▶ _Text to read_:
>>>

Perhaps that's too much of a stretch, but I think it points to the fact
that we might think a bit longer about what cell "shapes" might be need
to specified. Should we specify, for example, that for a particular
latitude-longitude grid the grid cell latitude bounds might follow
latitude circles, while the longitude bounds follow great circles along
lines of longitude?
In the measurement examples provided as motivation for extending the
definition of cell bounds to include ellipses, the cell shapes were in
fact only *approximately* represented by an ellipse, so should the
description include this information to distinguish it from a true
ellipse (i.e., should we use the words "approximate ellipse" rather than
"ellipse")?
Best regards,
Karl
On 19-Feb-10 6:45 AM, Bryan Lawrence wrote:
hi Thomas
I think Nan's right that four points is enough to unambiguously define an
ellipse, but how do we know it's an ellipse?
We get the vertices from cell bounds
We get the area from cell measures
The only thing missing is the knowledge that the bounds need to be interpreted
as ellipse coordinates rather than a polygon when plotting or something more
sophisticated.
There are at least two possible routes:
a) while long_name is not required for a boundary variable, we could use it
to say it's an elllipse, or
b) We extend cell_measures or cell_methods. My preference would be the
latter, so we could add ellipse or FOV or something like that to appendix E (I
haven't thought this through in detail yet, I was hoping someone else would
suggest something).

<<<

▶ _Directions for this task_: Can you reproduce the ellipse discussion word for word, from "We get the vertices" up to and including "sophisticated."?

▶ _Records shown_:

>>>

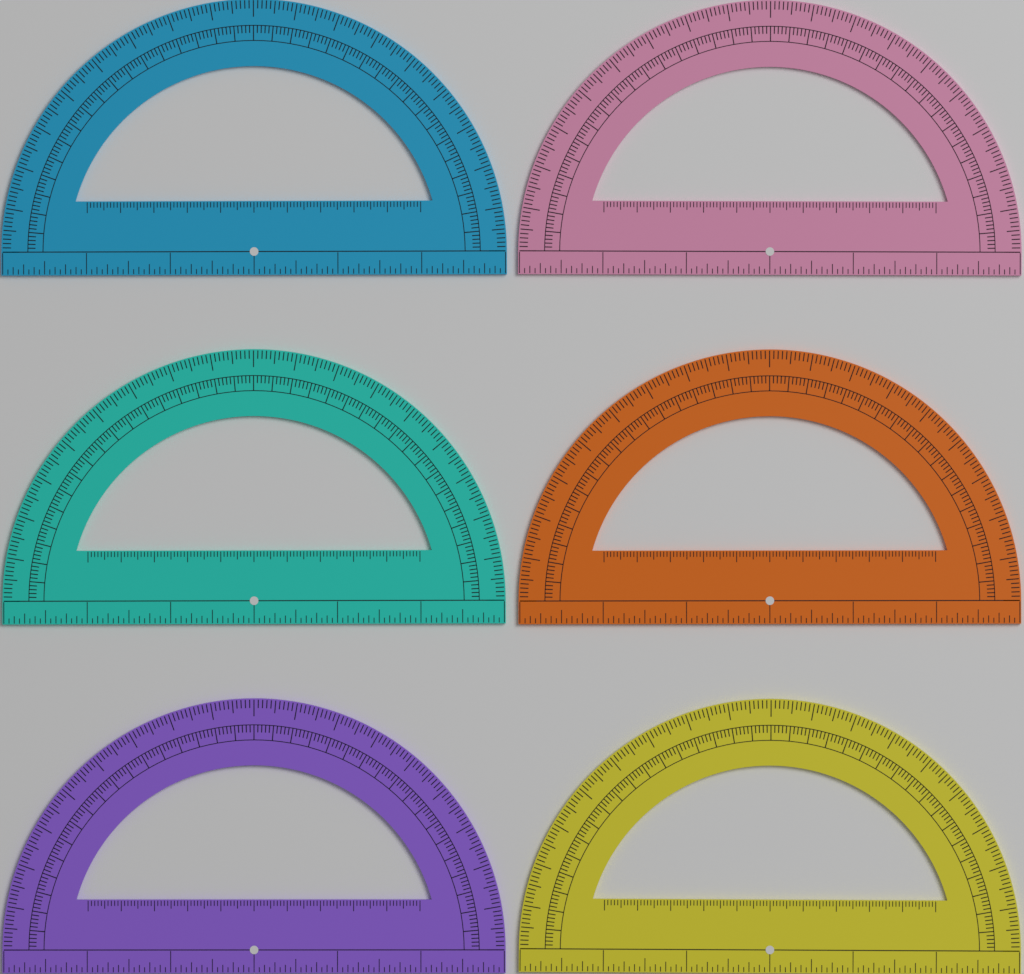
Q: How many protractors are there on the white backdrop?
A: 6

<<<
>>>

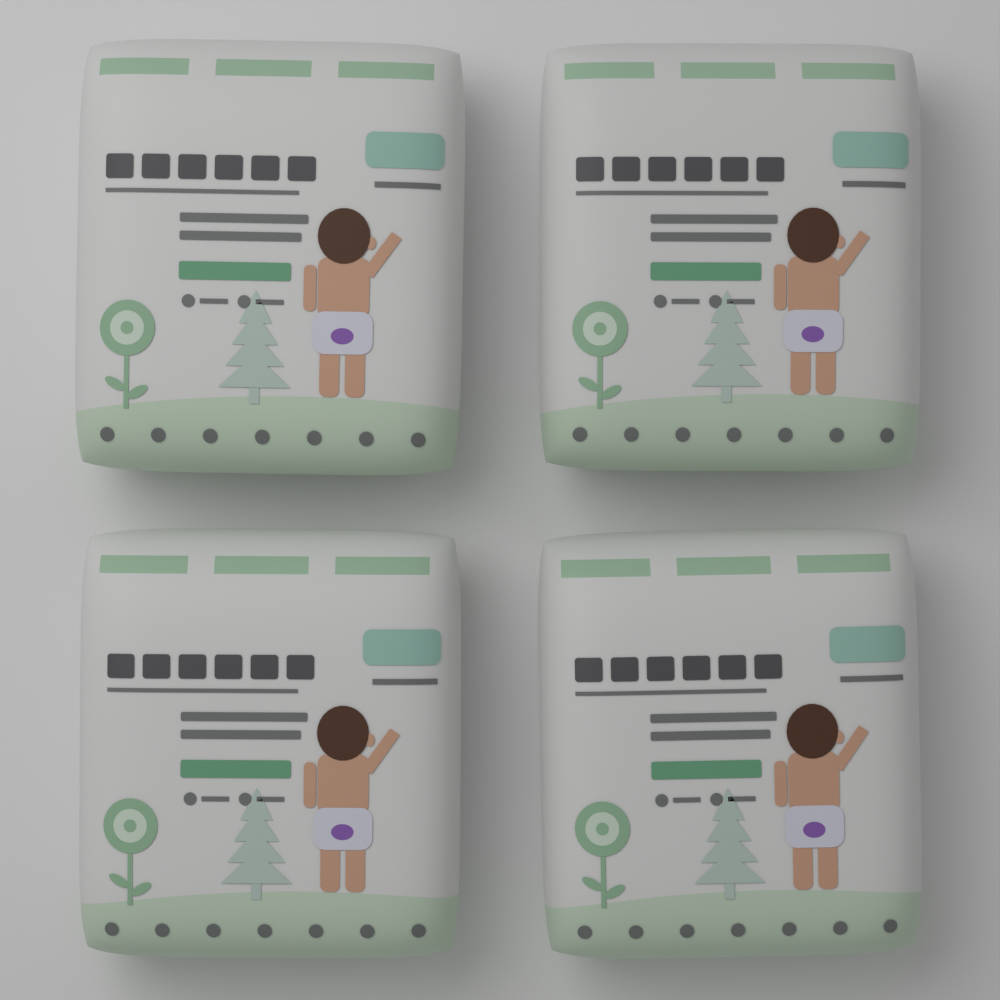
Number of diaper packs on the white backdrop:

<<<

▶ _Solved problem_:
We get the vertices from cell bounds
We get the area from cell measures
The only thing missing is the knowledge that the bounds need to be interpreted
as ellipse coordinates rather than a polygon when plotting or something more
sophisticated.